- **Required actions**
a) In the text on New York's Commercial Goods Transportation Industry Fair Play Act, what is the new effective date for compliance with the law?
b) Continue the text on New York's trucking Fair Play Act, starting after its final sentence.

As set forth in my prior blog post, April 10, 2014 is the new effective date for compliance with the New York Commercial Goods Transportation Industry Fair Play Act – although many commentators have advised readers that the effective date was March 10, 2014. That effective date changed when Governor Cuomo signed a bill (A.8451-2013) on March 17, 2014 making technical corrections to the law and extending the effective date by another 30 days.
The law’s name is not particularly informative; the statute is, plain and simple, a law seeking to make it more difficult for a company to maintain an independent contractor (IC) relationship in New York with drivers transporting goods in trucks with a Gross Vehicle Weight Rating (GVWR) of more than 10,000 pounds.
I noted in a prior blog post that this law is likely to spur similar legislation in other jurisdictions, inasmuch as New York is considered the leading state in the nationwide crackdown on IC misclassification.

- **Saved entries**
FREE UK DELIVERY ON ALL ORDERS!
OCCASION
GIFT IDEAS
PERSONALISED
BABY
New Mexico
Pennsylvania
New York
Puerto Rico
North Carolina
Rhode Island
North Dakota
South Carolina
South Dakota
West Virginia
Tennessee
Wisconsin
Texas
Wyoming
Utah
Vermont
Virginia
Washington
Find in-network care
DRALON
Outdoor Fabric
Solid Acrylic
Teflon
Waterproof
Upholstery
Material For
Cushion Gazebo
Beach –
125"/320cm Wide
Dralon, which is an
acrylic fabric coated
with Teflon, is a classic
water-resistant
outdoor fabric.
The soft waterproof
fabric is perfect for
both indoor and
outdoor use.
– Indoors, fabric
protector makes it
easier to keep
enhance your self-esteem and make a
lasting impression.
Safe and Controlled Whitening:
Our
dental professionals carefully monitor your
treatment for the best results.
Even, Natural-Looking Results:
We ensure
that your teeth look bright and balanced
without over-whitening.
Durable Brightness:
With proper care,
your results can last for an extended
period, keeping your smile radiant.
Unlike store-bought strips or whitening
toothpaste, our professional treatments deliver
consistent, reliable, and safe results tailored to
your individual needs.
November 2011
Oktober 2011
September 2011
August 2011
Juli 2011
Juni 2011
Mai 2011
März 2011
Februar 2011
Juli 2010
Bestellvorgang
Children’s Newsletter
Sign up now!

- **Responses to the tasks**
a) April 10, 2014.

b)
As set forth in my comprehensive article on the new law, which was first published in the New York Law Journal while the bill was still awaiting the Governor’s signature, the Fair Play Act is a sea-change for businesses using ICs to transport commercial goods in New York. The new law also includes considerable penalties for those who have not placed themselves in compliance.
Some companies may be able to continue to use ICs in compliance with the new law. IC compliance with the Fair Play Act is not, however, something that can be accomplished overnight, and there are no “quick fixes” or one-size-fits-all solutions that make sense or provide much if any comfort for the overwhelming number of businesses that currently use ICs to transport commercial goods.
How to Attain IC Compliance with the Fair Play Act
So, how can a company continue to use ICs and comply with the new law? Three words: Restructure, re-document, and re-implement.
1. Restructuring the IC relationship with drivers.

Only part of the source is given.